Data items »

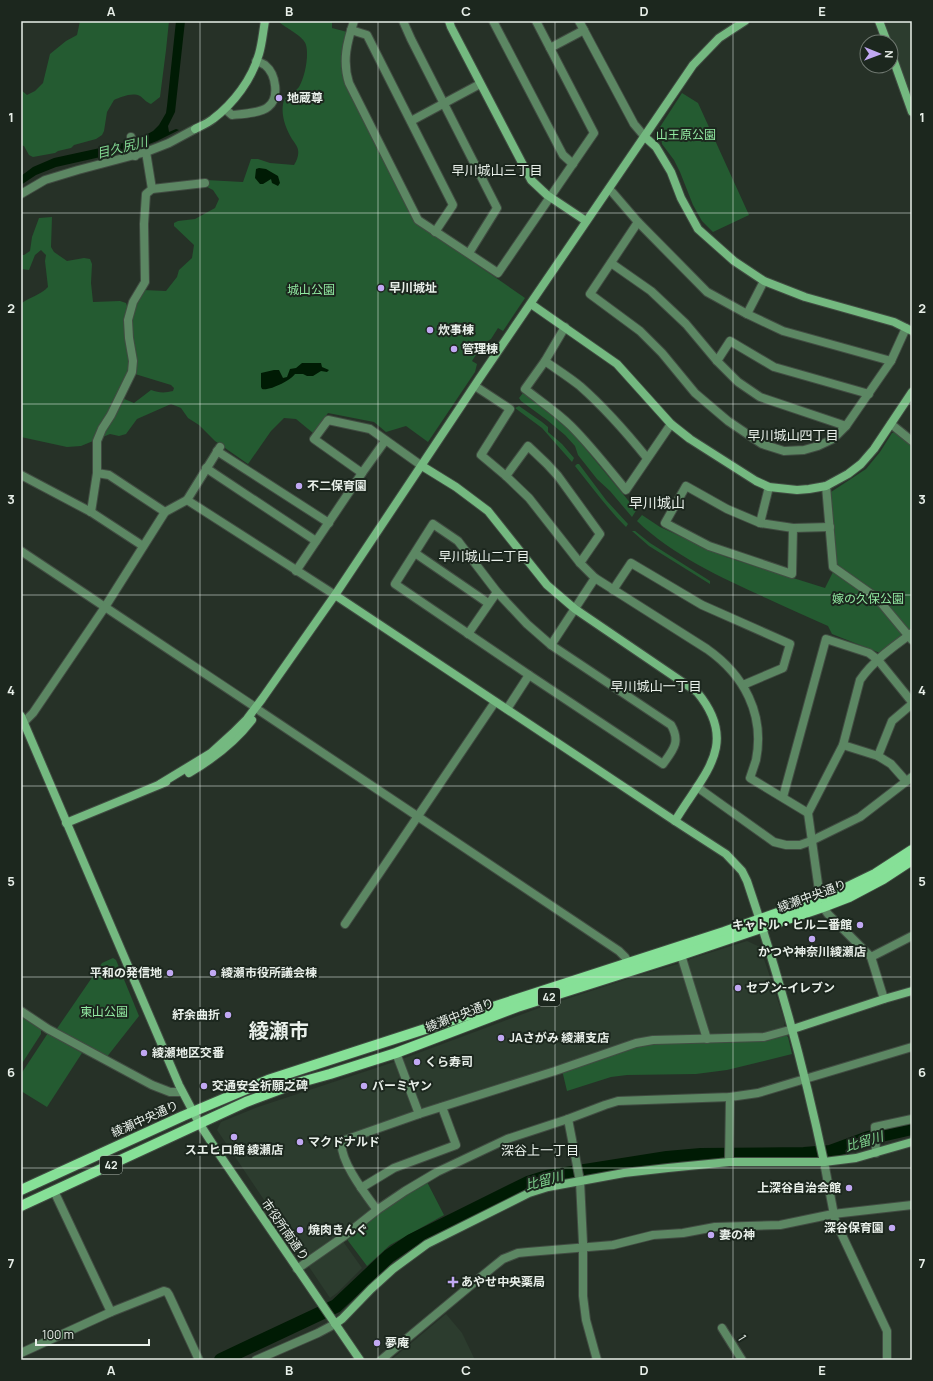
<svg xmlns="http://www.w3.org/2000/svg" width="933" height="1381" font-family="Manrope,'Noto Sans JP',sans-serif">
<style>
.built{fill:#2c3c2e}
.green{fill:#245b31;fill-rule:evenodd}
.water{fill:#001b04}
.lines{fill:none;stroke-linecap:round;stroke-linejoin:round}
.river{stroke:#001b04;stroke-width:14}
.street-casing{stroke:#414c42;stroke-width:10}
.secondary-casing{stroke:#414c42;stroke-width:10}
.primary-casing{stroke:#414c42;stroke-width:12}
.street{stroke:#5c8763;stroke-width:8}
.secondary{stroke:#74b980;stroke-width:8}
.primary{stroke:#86e097;stroke-width:10}
.grid{fill:none;stroke:#e8efe9;stroke-width:1;stroke-opacity:0.55}
.poi-dot{fill:#c1a8f3;stroke:#1c271e;stroke-width:1.5}
.labels{text-anchor:middle;stroke-width:4;stroke-linejoin:round;paint-order:stroke}
.shield{fill:#1c271e;stroke:#abb3ac;stroke-width:1}
.shield-label{font-size:11px;font-weight:bold;fill:#e8efe9}
.poi-label{font-size:12px;font-weight:bold;fill:#e8efe9;stroke:#1c271e;text-anchor:start}
.park-label{font-size:12px;fill:#91e8a1;stroke:#1c271e}
.street-label{font-size:12px;fill:#e8efe9;stroke:#1c271e}
.water-label{font-size:13px;font-style:italic;fill:#80d690;stroke:#1c271e}
.neighbourhood-label{font-size:13px;fill:#e8efe9;stroke:#1c271e}
.quarter-label{font-size:14px;fill:#e8efe9;stroke:#1c271e}
.town-label{font-size:20px;font-weight:bold;fill:#e8efe9;stroke:#1c271e}
.neatline{fill:none;stroke:#e8efe9;stroke-width:1.5}
.grid-label{font-size:13px;text-anchor:middle;font-weight:bold;fill:#e8efe9}
</style>
<rect width="100%" height="100%" fill="#263127"/>
<g class="built">
<path d="M885,21H912V100L885,25Z"/>
<path d="M747,941L760,947L785,1022L783,1028L771,1032L752,1034L677,1037L442,1107L341,1146L377,1210L342,1240L362,1268L337,1293L330,1298L217,1130L221,1122L258,1107L397,1061L539,1008L643,974L688,961L690,959Z"/>
<path d="M446,1314L462,1333L475,1360H391Z"/>
</g>
<g class="green">
<path d="M80,21H169L166,50L160,97L151,104C146,102 144,99 140,96C132,92 121,97 114,100L107,112L104,131L102,135L96,139L74,145L71,148L58,151L55,153L33,157L29,155L24,146L21,145V90L27,95L35,91L43,83L50,54L66,41L77,35Z"/>
<path d="M278,21H332V28L347,32L349,92L416,223L474,261L473,262L525,298L503,331L498,328L491,339L483,344L472,361L477,364L475,372L428,442L406,426L386,432L374,422L328,413L313,433L296,419L284,418L271,431L248,464L215,441L199,425L188,418L181,408L171,404L137,419L126,434L119,436L110,434L81,446L67,447L21,437V304C29,297 41,295 48,287L45,261L46,255L41,250L35,255L29,270L21,269V255H24L30,251L32,237L39,218L52,217L51,247L54,252L67,261L84,258L90,259L92,264L91,283L93,302L120,301L126,303L131,316L143,290L166,291L177,277L179,270L192,258L194,245L174,226V223L178,221L195,219L215,208L219,199L213,190L205,186L206,180L243,182L251,159H258L270,163L294,165C297,160 299,155 298,150C298,147 294,142 292,139C286,129 281,116 283,104C284,95 294,94 299,87C305,77 309,56 306,45C304,36 285,28 278,21ZM135,374L171,385L174,388L173,391C165,393 159,393 151,390L134,403L117,396Z"/>
<path d="M682,93L698,103L749,215L713,232L702,221L693,205L680,172L674,160L662,144L660,127Z"/>
<path d="M523,393L557,419L575,436L632,505L637,509L632,517L610,491L597,479L578,455L575,446L565,435L547,420L521,401L519,398Z"/>
<path d="M519,406L542,422L548,427V432L562,444L574,458L572,462L542,428L515,408Z"/>
<path d="M896,432L912,445V629H907L901,637L880,653L832,634L828,626C807,617 786,607 766,598C722,578 672,555 637,521L642,515L660,527L726,557L825,588L837,564L831,492L866,469L880,452L892,433Z"/>
<path d="M577,464H579L606,500L628,524L626,527C607,508 592,487 575,466Z"/>
<path d="M632,531H635L650,543L710,581V584L649,546Z"/>
<path d="M113,958L116,960L139,1016L106,1058L56,1030L102,963Z"/>
<path d="M21,1015L41,1029V1034L21,1065Z"/>
<path d="M48,1033L82,1053L47,1107L21,1091V1074Z"/>
<path d="M785,1034L788,1037L792,1054L727,1070L696,1074L627,1075L611,1077L567,1091L562,1070L643,1044Z"/>
<path d="M427,1182L444,1215L390,1245L367,1266L346,1238L403,1196Z"/>
</g>
<g class="water">
<path d="M176,21H185L175,112L168,126L169,132L176,129L179,130L157,141L136,149L56,167L36,175L21,185V176L33,167L54,158L137,140L153,131L159,125L166,113L167,106Z"/>
<path d="M259,168L266,169L278,176L280,183L278,186L272,183L271,179L263,184H260L255,178L256,169Z"/>
<path d="M302,363H321L322,367L329,370L327,372L321,371L313,376H307L303,374H295C291,380 270,391 262,389L261,387V373L274,370H279L283,378L287,377L290,369L296,368Z"/>
</g>
<g class="lines">
<path class="river" d="M221,1360L336,1306L389,1256L411,1241L528,1183L547,1177L667,1158L701,1155L804,1154L830,1152L868,1138L912,1128"/>
<defs>
<g id="street">
<path d="M354,21C347,42 342,61 349,83L418,220L498,273L594,133L536,21"/>
<path d="M403,21L411,39L497,208L469,253"/>
<path d="M493,21L563,155L573,164"/>
<path d="M579,21L634,124L645,137"/>
<path d="M351,30L367,35L453,205L435,232"/>
<path d="M550,48L584,30"/>
<path d="M225,109L232,115C242,114 261,113 268,107C280,98 276,74 265,65C262,63 259,62 256,61"/>
<path d="M411,121L480,84"/>
<path d="M131,137L135,156"/>
<path d="M152,189L205,183"/>
<path d="M609,189L613,193L638,222L590,294L640,331L662,353L695,393L728,421L762,444L784,451L804,450L818,446L833,439L846,426L891,361"/>
<path d="M21,194L45,180L78,170L146,152L169,143L195,129"/>
<path d="M638,222L707,292L747,314"/>
<path d="M611,263L651,291L686,324L717,361L738,382L760,397L846,426"/>
<path d="M764,281L747,314L783,331L891,361L906,328"/>
<path d="M565,327L545,361L525,389C540,401 557,412 571,426C591,446 608,468 626,490L671,424"/>
<path d="M545,361C556,369 569,377 580,386C605,408 626,432 647,458"/>
<path d="M717,361L730,341L774,367L869,394"/>
<path d="M475,386L510,409L481,455L506,476L529,498L580,563L595,578L707,649C744,675 765,714 756,760C754,766 752,772 750,778L808,813"/>
<path d="M891,424L912,441"/>
<path d="M217,451L329,523"/>
<path d="M206,468L316,541"/>
<path d="M97,473L109,475L165,512"/>
<path d="M362,473L385,441"/>
<path d="M21,475L91,512L143,546"/>
<path d="M506,476L528,446L547,464L558,476L600,534L580,563"/>
<path d="M826,486L833,567L877,598L912,640"/>
<path d="M769,487L760,523L793,528L830,527"/>
<path d="M187,500L335,595"/>
<path d="M91,512L97,473V441L102,429L111,415L132,372L133,361L129,338L128,320L133,302L145,282L144,224L146,194L152,189L146,152"/>
<path d="M760,523L727,509L686,486L665,523L709,546L792,574L793,528"/>
<path d="M433,524L458,541L497,592L527,624L551,645L671,725C681,742 673,750 663,764L529,675L395,584Z"/>
<path d="M21,551L105,607L165,512L187,500L220,447"/>
<path d="M415,553L488,603"/>
<path d="M296,571L362,473L314,439L328,420L370,429L422,466"/>
<path d="M613,590L631,563L702,605L790,644L783,668L743,685"/>
<path d="M468,634L497,592"/>
<path d="M551,645L595,578"/>
<path d="M507,709L529,675"/>
<path d="M260,711L619,951L625,957L628,962"/>
<path d="M24,722L33,713L105,607L255,707"/>
<path d="M843,745L878,756L891,764L906,781"/>
<path d="M878,756L892,721L912,704"/>
<path d="M697,787L774,842L786,845H800L811,841L860,817L912,777"/>
<path d="M783,797L826,639L869,653L878,660L912,702"/>
<path d="M820,898L808,813L843,745L860,680C873,661 894,646 912,633"/>
<path d="M823,907L828,914L871,957L884,999"/>
<path d="M345,924L495,702"/>
<path d="M681,955L707,1039"/>
<path d="M871,957L912,936"/>
<path d="M21,1011L48,1029L152,1085L170,1092H182"/>
<path d="M396,1053L419,1114"/>
<path d="M568,1119L580,1181L583,1243V1296L586,1320L597,1360"/>
<path d="M876,1153L875,1127L912,1119"/>
<path d="M729,1162L730,1097"/>
<path d="M824,1162L835,1220L887,1331V1360"/>
<path d="M361,1188L394,1168L456,1145L442,1107"/>
<path d="M54,1191L111,1312"/>
<path d="M377,1210C366,1195 338,1159 342,1141L419,1114L555,1071L636,1043L653,1040L764,1037L793,1029"/>
<path d="M297,1269L343,1237L377,1210L405,1191L437,1172L507,1139L568,1119L605,1105L618,1101L730,1097L758,1093L912,1047"/>
<path d="M722,1328L742,1360"/>
<path d="M21,1353L111,1312L164,1291L167,1292L169,1295L199,1360"/>
<path d="M256,1360L318,1333L335,1324"/>
<path d="M381,1360L493,1267L503,1259L518,1253L528,1252L613,1245L653,1235L683,1233L715,1227L780,1225L833,1214L912,1205"/>
</g>
<g id="secondary">
<path d="M449,21L451,27L531,180L547,195L586,221"/>
<path d="M879,21L887,42"/>
<path d="M891,53L912,112"/>
<path d="M195,129C201,126 208,123 213,119C234,103 252,79 259,54C262,44 263,32 265,21"/>
<path d="M645,137L656,147L671,172L681,198L698,229L734,261L764,281L805,297L894,322L912,331"/>
<path d="M531,304L617,364L671,424L690,439L756,481L769,487L797,490L809,489L826,486L848,474L861,464L874,449L912,392"/>
<path d="M422,466L456,487L488,511L547,585L575,609L697,692C741,745 702,775 675,821"/>
<path d="M335,595L675,821L726,854L742,871L747,881C778,973 804,1067 824,1162"/>
<path d="M21,716L179,1085L199,1123L219,1154L360,1360"/>
<path d="M189,773C213,759 235,742 252,720"/>
<path d="M160,784L211,753L233,733L247,719L262,699L335,595L479,379L693,65L719,38L745,21"/>
<path d="M66,823L166,782"/>
<path d="M793,1029L884,999L912,991"/>
<path d="M335,1324L342,1319L371,1289L393,1269L427,1244L529,1193L548,1187L624,1173L668,1168L729,1162H824L856,1158L912,1142"/>
</g>
<g id="primary">
<path d="M21,1190L183,1116L268,1080L724,932L820,898L844,889L875,874L912,850"/>
<path d="M21,1206L246,1102L294,1084L330,1074L396,1053L517,1007L681,955L823,907L849,897L883,879L912,860"/>
</g>
</defs>
<use href="#street" class="street-casing"/>
<use href="#secondary" class="secondary-casing"/>
<use href="#primary" class="primary-casing"/>
<use href="#street" class="street"/>
<use href="#secondary" class="secondary"/>
<use href="#primary" class="primary"/>
</g>
<path class="grid" d="M200,21V1360M378,21V1360M555,21V1360M733,21V1360M21,213H912M21,404H912M21,595H912M21,786H912M21,977H912M21,1168H912"/>
<g class="poi-dot">
<circle cx="279" cy="98" r="4"/>
<circle cx="381" cy="288" r="4"/>
<circle cx="430" cy="330" r="4"/>
<circle cx="454" cy="349" r="4"/>
<circle cx="299" cy="486" r="4"/>
<circle cx="860" cy="925" r="4"/>
<circle cx="812" cy="939" r="4"/>
<circle cx="170" cy="973" r="4"/>
<circle cx="213" cy="973" r="4"/>
<circle cx="738" cy="988" r="4"/>
<circle cx="228" cy="1015" r="4"/>
<circle cx="501" cy="1038" r="4"/>
<circle cx="144" cy="1053" r="4"/>
<circle cx="417" cy="1062" r="4"/>
<circle cx="204" cy="1086" r="4"/>
<circle cx="364" cy="1086" r="4"/>
<circle cx="234" cy="1137" r="4"/>
<circle cx="300" cy="1142" r="4"/>
<circle cx="849" cy="1188" r="4"/>
<circle cx="892" cy="1228" r="4"/>
<circle cx="300" cy="1230" r="4"/>
<circle cx="711" cy="1235" r="4"/>
<path d="M451 1276h4v4h4v4h-4v4h-4v-4h-4v-4h4z"/>
<circle cx="377" cy="1343" r="4"/>
</g>
<g class="labels">
<g class="shield">
<rect x="538" y="988" width="22" height="18" rx="3"/>
<rect x="100" y="1156" width="22" height="18" rx="3"/>
</g>
<g class="shield-label">
<text x="549" y="1001">42</text>
<text x="111" y="1169">42</text>
</g>
<g class="poi-label">
<text x="287" y="102">地蔵尊</text>
<text x="389" y="292">早川城址</text>
<text x="438" y="334">炊事棟</text>
<text x="462" y="353">管理棟</text>
<text x="307" y="490">不二保育園</text>
<text x="852" y="929" text-anchor="end">キャトル・ヒル二番館</text>
<text x="812" y="956" text-anchor="middle">かつや神奈川綾瀬店</text>
<text x="162" y="977" text-anchor="end">平和の発信地</text>
<text x="221" y="977">綾瀬市役所議会棟</text>
<text x="746" y="992">セブン-イレブン</text>
<text x="220" y="1019" text-anchor="end">紆余曲折</text>
<text x="509" y="1042">JAさがみ 綾瀬支店</text>
<text x="152" y="1057">綾瀬地区交番</text>
<text x="425" y="1066">くら寿司</text>
<text x="212" y="1090">交通安全祈願之碑</text>
<text x="372" y="1090">バーミヤン</text>
<text x="308" y="1146">マクドナルド</text>
<text x="234" y="1154" text-anchor="middle">スエヒロ館 綾瀬店</text>
<text x="841" y="1192" text-anchor="end">上深谷自治会館</text>
<text x="884" y="1232" text-anchor="end">深谷保育園</text>
<text x="308" y="1234">焼肉きんぐ</text>
<text x="719" y="1239">妻の神</text>
<text x="461" y="1286">あやせ中央薬局</text>
<text x="385" y="1347">夢庵</text>
</g>
<g class="park-label">
<text x="686" y="139">山王原公園</text>
<text x="311" y="294">城山公園</text>
<text x="868" y="603">嫁の久保公園</text>
<text x="104" y="1016">東山公園</text>
</g>
<g class="street-label">
<text transform="translate(812 896) rotate(-20)" y="4">綾瀬中央通り</text>
<text transform="translate(460 1015) rotate(-21)" y="4">綾瀬中央通り</text>
<text transform="translate(145 1119) rotate(-24)" y="4">綾瀬中央通り</text>
<text transform="translate(285 1230) rotate(55)" y="4">市役所南通り</text>
<text transform="translate(742 1338) rotate(59)" y="4">1</text>
</g>
<g class="water-label">
<text transform="translate(122 147) rotate(-14)" y="5">目久尻川</text>
<text transform="translate(864 1141) rotate(-17)" y="5">比留川</text>
<text transform="translate(544 1180) rotate(-15)" y="5">比留川</text>
</g>
<g class="neighbourhood-label">
<text x="497" y="175">早川城山三丁目</text>
<text x="793" y="440">早川城山四丁目</text>
<text x="484" y="561">早川城山二丁目</text>
<text x="656" y="691">早川城山一丁目</text>
<text x="540" y="1155">深谷上一丁目</text>
</g>
<g class="quarter-label">
<text x="657" y="508">早川城山</text>
</g>
<g class="town-label">
<text x="279" y="1038">綾瀬市</text>
</g>
</g>
<rect width="933" height="1381" fill="none" stroke="#1c271e" stroke-width="44"/>
<g transform="translate(879 54) rotate(91)"><circle r="19" fill="#1c271e" stroke="#6e776f"/>
<path d="M0-3L7 15L0 10L-7 15Z" fill="#c1a8f3"/>
<text y="-6" font-size="11" font-weight="bold" text-anchor="middle" fill="#e8efe9">N</text>
</g>
<path d="M36 1339v6h113v-6" fill="none" stroke="#e8efe9" stroke-width="2"/>
<text x="42" y="1339" font-size="12" fill="#e8efe9" stroke="#1c271e" stroke-width="3" paint-order="stroke">100 m</text>
<rect x="22" y="22" width="889" height="1337" class="neatline"/>
<g class="grid-label">
<text x="111" y="16">A</text>
<text x="289" y="16">B</text>
<text x="466" y="16">C</text>
<text x="644" y="16">D</text>
<text x="822" y="16">E</text>
<text x="11" y="122">1</text>
<text x="922" y="122">1</text>
<text x="11" y="313">2</text>
<text x="922" y="313">2</text>
<text x="11" y="504">3</text>
<text x="922" y="504">3</text>
<text x="11" y="695">4</text>
<text x="922" y="695">4</text>
<text x="11" y="886">5</text>
<text x="922" y="886">5</text>
<text x="11" y="1077">6</text>
<text x="922" y="1077">6</text>
<text x="11" y="1268">7</text>
<text x="922" y="1268">7</text>
<text x="111" y="1375">A</text>
<text x="289" y="1375">B</text>
<text x="466" y="1375">C</text>
<text x="644" y="1375">D</text>
<text x="822" y="1375">E</text>
</g>
</svg>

INSTRUCTIONS TO FOLLOW »
When the string "water" appears in a line of the records above, that line is to be copied.

ANSWER BELOW »
.water{fill:#001b04}
.water-label{font-size:13px;font-style:italic;fill:#80d690;stroke:#1c271e}
<g class="water">
<g class="water-label">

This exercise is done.